On 11 August 2012, she was found hanging from a tree at her house in Johannesburg.[8] [9] Her second husband predeceased her.[1]
Earlier in her career, Holland edited Illustrated Life Rhodesia. Later,as well as freelancing for a number of international titles, she was a columnist for The Star, a South African broadsheet newspaper based in Johannesburg.[10]
The title Dinner with Mugabe relates to an encounter between Holland and Robert Mugabe in 1975 when a friend brought him to her house for a secret dinner as he was about to leave the country to fight the white minority government of Rhodesia during the Bush War. Yet Holland was significant as a white journalist to have secured a 2½-hour interview with Mugabe as Zimbabwean president in December 2007. It took 18 months to secure the interview. In the book, Holland explores the transformation of the man she met in 1975 with his present state. She also looks at his relationships with those such as his first wife, Sally; Lord Soames, the last British Governor; Denis Norman, a white farmer who held several portfolios in his early governments as well as with Ian Smith, the last Prime Minister of Rhodesia. She also questions the President on controversial issues such as Gukurahundi and land reform in Zimbabwe. Several excerpts of the book have appeared in the international press and it is published by Penguin South Africa.[11] [12] [13] [14] [15] [16] [17]
In 2006, Holland released a South Africa-based true crime investigation of racism and violence in The Colour of Murder: One Family's Horror Exposes a Nation's Anguish. In the book, she explores the controversial family dynamics and racial politics of the white South African Van Schoor family. She focuses on the patriarch Louis van Schoor, a former East London security guard who is alleged to have shot over a hundred black people during apartheid. There is also his daughter, Sabrina van Schoor, who made friends in the coloured community as a child (to her parents' disapproval) and later gave birth to a coloured child, Tatum. In 2001, she ordered a hitman to kill her mother, Beverley, on the grounds that she was a racist. Holland won many awards for this book.[18] [19]

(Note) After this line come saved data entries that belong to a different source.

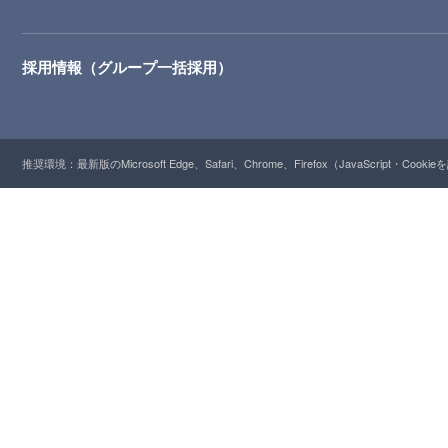
採用情報（グループ一括採用）
推奨環境：最新版のMicrosoft Edge、Safari、Chrome、Firefox（JavaScript・Cooki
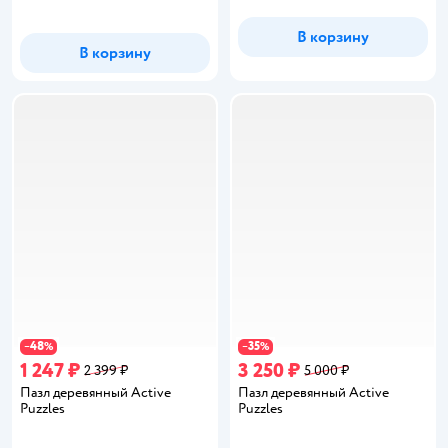
В корзину
В корзину
48
35
−
%
−
%
1 247 ₽
3 250 ₽
2 399 ₽
5 000 ₽
Пазл деревянный Active
Пазл деревянный Active
Puzzles
Puzzles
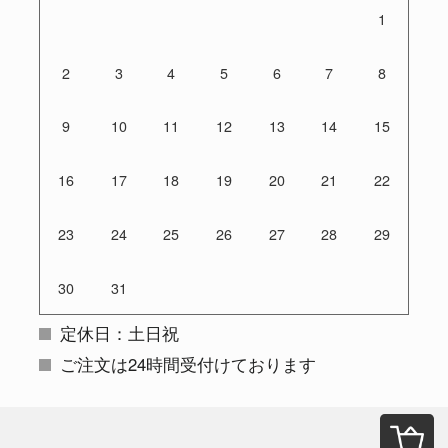
1
2
3
4
5
6
7
8
9
10
11
12
13
14
15
16
17
18
19
20
21
22
23
24
25
26
27
28
29
30
31
定休日：土日祝
ご注文は24時間受付けております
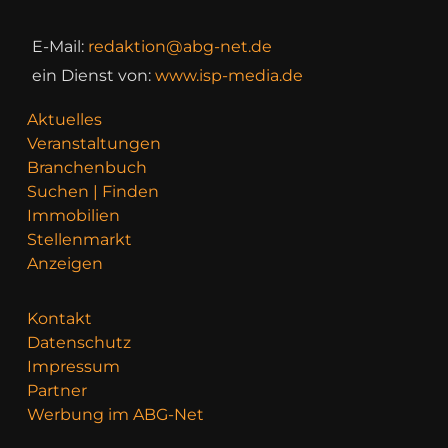
E-Mail:
redaktion@abg-net.de
ein Dienst von:
www.isp-media.de
Aktuelles
Veranstaltungen
Branchenbuch
Suchen | Finden
Immobilien
Stellenmarkt
Anzeigen
Kontakt
Datenschutz
Impressum
Partner
Werbung im ABG-Net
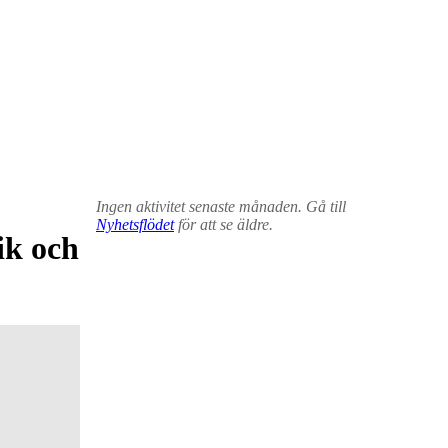
Ingen aktivitet senaste månaden. Gå till
Nyhetsflödet
för att se äldre.
ik och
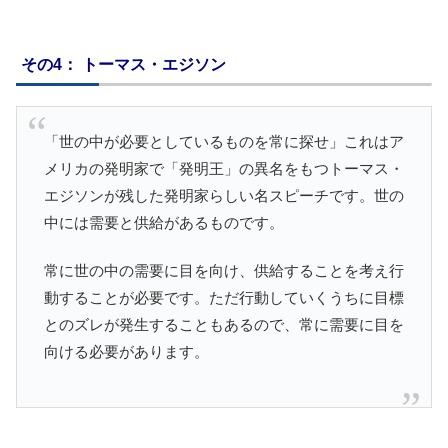
その4： トーマス・エジソン
「世の中が必要としているものを常に探せ」これはア
メリカの発明家で「発明王」の異名をもつトーマス・
エジソンが残した発明家らしい名スピーチです。世の
中には需要と供給があるものです。
常に世の中の需要に目を向け、供給することを考え行
動することが必要です。ただ行動していくうちに目標
とのズレが発生することもあるので、常に需要に目を
向ける必要があります。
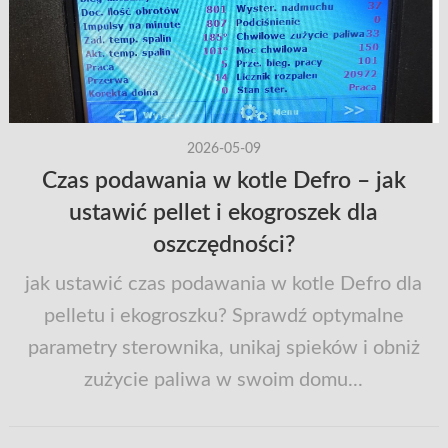
2026-05-09
Czas podawania w kotle Defro – jak
ustawić pellet i ekogroszek dla
oszczędności?
jak ustawić czas podawania w kotle Defro dla
pelletu i ekogroszku? Sprawdź optymalne
parametry sterownika, unikaj spieków i obniż
zużycie paliwa w swoim domu...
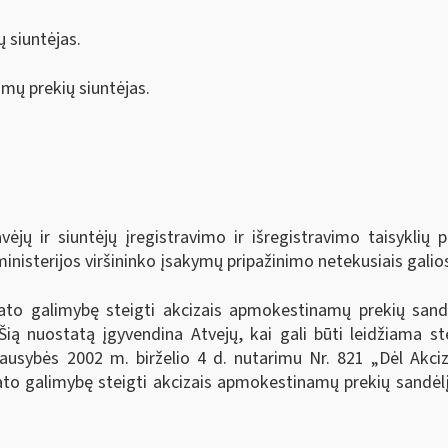
 siuntėjas.
mų prekių siuntėjas.
ų ir siuntėjų įregistravimo ir išregistravimo taisyklių p
inisterijos viršininko įsakymų pripažinimo netekusiais galios
ato galimybę steigti akcizais apmokestinamų prekių sand
ią nuostatą įgyvendina Atvejų, kai gali būti leidžiama st
iausybės 2002 m. birželio 4 d. nutarimu Nr. 821 „Dėl Akc
tato galimybę steigti akcizais apmokestinamų prekių sandė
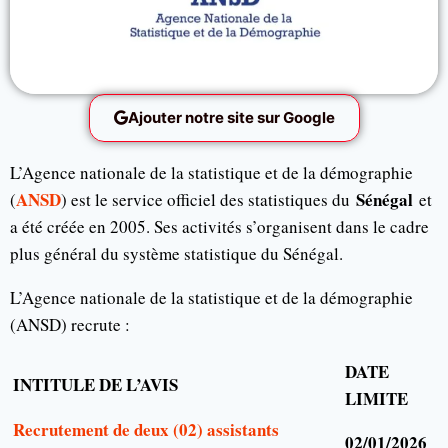
Ajouter notre site sur Google
L’Agence nationale de la statistique et de la démographie
ANSD
Sénégal
(
) est le service officiel des statistiques du
et
a été créée en 2005. Ses activités s’organisent dans le cadre
plus général du système statistique du Sénégal.
L’Agence nationale de la statistique et de la démographie
(ANSD) recrute :
DATE
INTITULE DE L’AVIS
LIMITE
Recrutement de deux (02) assistants
02/01/2026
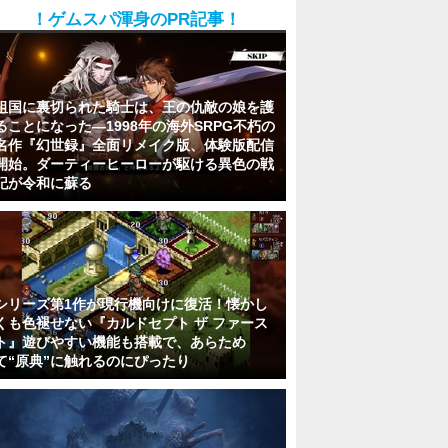
！ゲムスパ渾身のPR記事！
祖国に裏切られた騎士は、王の仇敵の娘を護
ることになった―1998年の海外SRPG不朽の
名作『幻世録』全面リメイク版、体験版配信
開始。ダーティーヒーローが駆ける異色の戦
記が令和に蘇る
シリーズ第1作が現行機向けに復活！懐かし
くも色褪せない『カルドセプト ザ ファース
ト』遊びやすい機能も搭載で、あらため
て“原典”に触れるのにぴったり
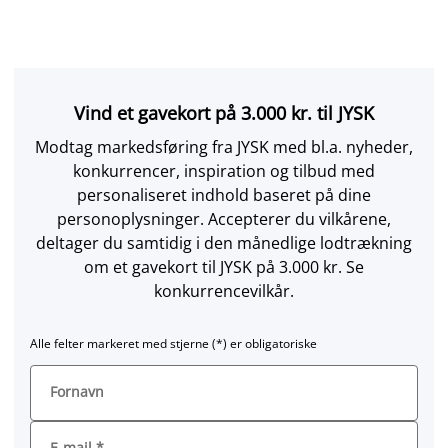
Vind et gavekort på 3.000 kr. til JYSK
Modtag markedsføring fra JYSK med bl.a. nyheder,
konkurrencer, inspiration og tilbud med
personaliseret indhold baseret på dine
personoplysninger. Accepterer du vilkårene,
deltager du samtidig i den månedlige lodtrækning
om et gavekort til JYSK på 3.000 kr. Se
konkurrencevilkår.
Alle felter markeret med stjerne (*) er obligatoriske
Fornavn
E-mail
*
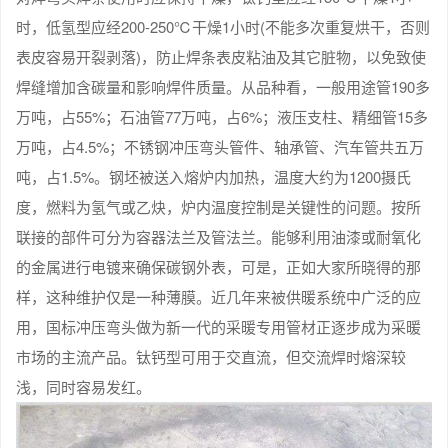
时，低氢型应经200-250℃干燥1小时(不能多次重复烘干，否则
表皮容易开裂剥落)，防止焊条表皮粘油及其它脏物，以免致使
焊缝增加含碳量和影响焊件质量。从品种看，一般用途管190多
万吨，占55%；石油管77万吨，占6%；液压支柱、精细管15多
万吨，占4.5%；不锈钢冲压弯头管件、轴承管、汽车管共五万
吨，占1.5%。钢坯被送入熔炉内加热，温度大约为1200摄氏
度，燃料为氢气或乙炔，炉内温度控制是关键性的问题。按所
联接的部件可分为容器法兰及管法兰。能够利用油漆或耐氧化
的金属进行电镀来确保碳钢外表，可是，正如大家所晓得的那
样，这种维护仅是一种薄膜。近几年来被供暖系统中广泛的应
用，国标冲压弯头做为新一代的采暖专用管材正逐步成为采暖
市场的主流产品。钛钙型可用于交直流，但交流焊时熔深较
浅，同时容易发红。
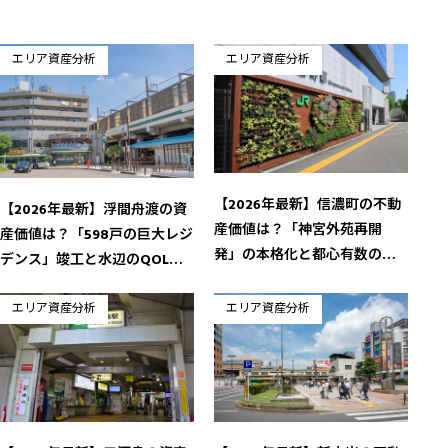
ョ
ン
エリア資産分析
エリア資産分析
【2026年最新】信濃町の不動
【2026年最新】浮間舟渡の資
産価値は？「神宮外苑再開
産価値は？「598戸の巨大レジ
発」の本格化と都心有数の緑
デンス」竣工と水辺のQOLが
に守られた資産性
導く新フェーズ
エリア資産分析
エリア資産分析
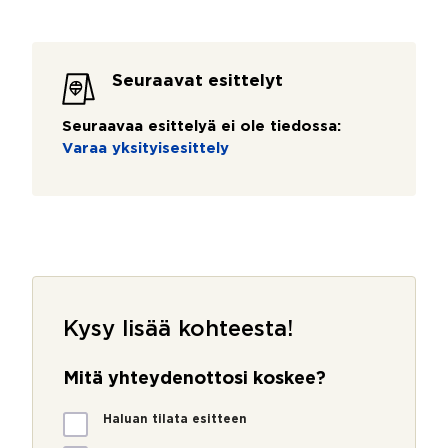
Seuraavat esittelyt
Seuraavaa esittelyä ei ole tiedossa:
Varaa yksityisesittely
Kysy lisää kohteesta!
Mitä yhteydenottosi koskee?
M
Haluan tilata esitteen
i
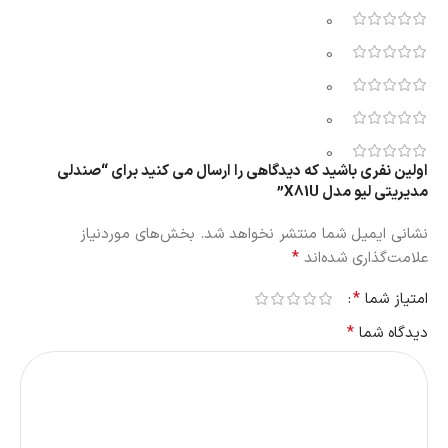
0
0
0
0
0
اولین نفری باشید که دیدگاهی را ارسال می کنید برای “صندلی
مدیریتی لیو مدل X81U”
نشانی ایمیل شما منتشر نخواهد شد.
بخش‌های موردنیاز
*
علامت‌گذاری شده‌اند
*
امتیاز شما
*
دیدگاه شما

In 2001, Penguin published Africa Magic: Traditional Ideas That Heal a Continent. The book is an exploration of Sub Saharan Africa's natural philosophies looking at ways healers have used traditional belief systems to deal with things such as medical and marital issues.[20]
In 1994, Penguin published Born in Soweto: Inside the Heart of South Africa. The book is a description of life told by Soweto's residents. It is also illustrated.[21]
The Struggle: A History of the African National Congress was released by the George Braziller publishing company in April 1990. Holland explores the peaceful and violent protestations of the political party against racial discrimination. She also looks at the communist ties of the party as well as the roots of apartheid ideology. The book received favourable reviews, with The New York Times citing it as a 'concise' and 'informative' history of the political party.[22]
In May 2009, Holland was embroiled in a row with the leader of South Africa's largest opposition party, the Democratic Alliance. Holland criticized comments made by Helen Zille about the president, Jacob Zuma, in the article "A disservice to white citizens", published by The Star on 21 May 2009.
Holland said that Zille's possibly prejudiced criticism of Zuma, for allegedly endangering his wives by repeatedly having sex with an HIV-positive woman, had reflected badly on the white South African community. On 27 May 2009, the newspaper published Zille's reply. Zille accused Holland of a "warped logic" concerning race issues.[23]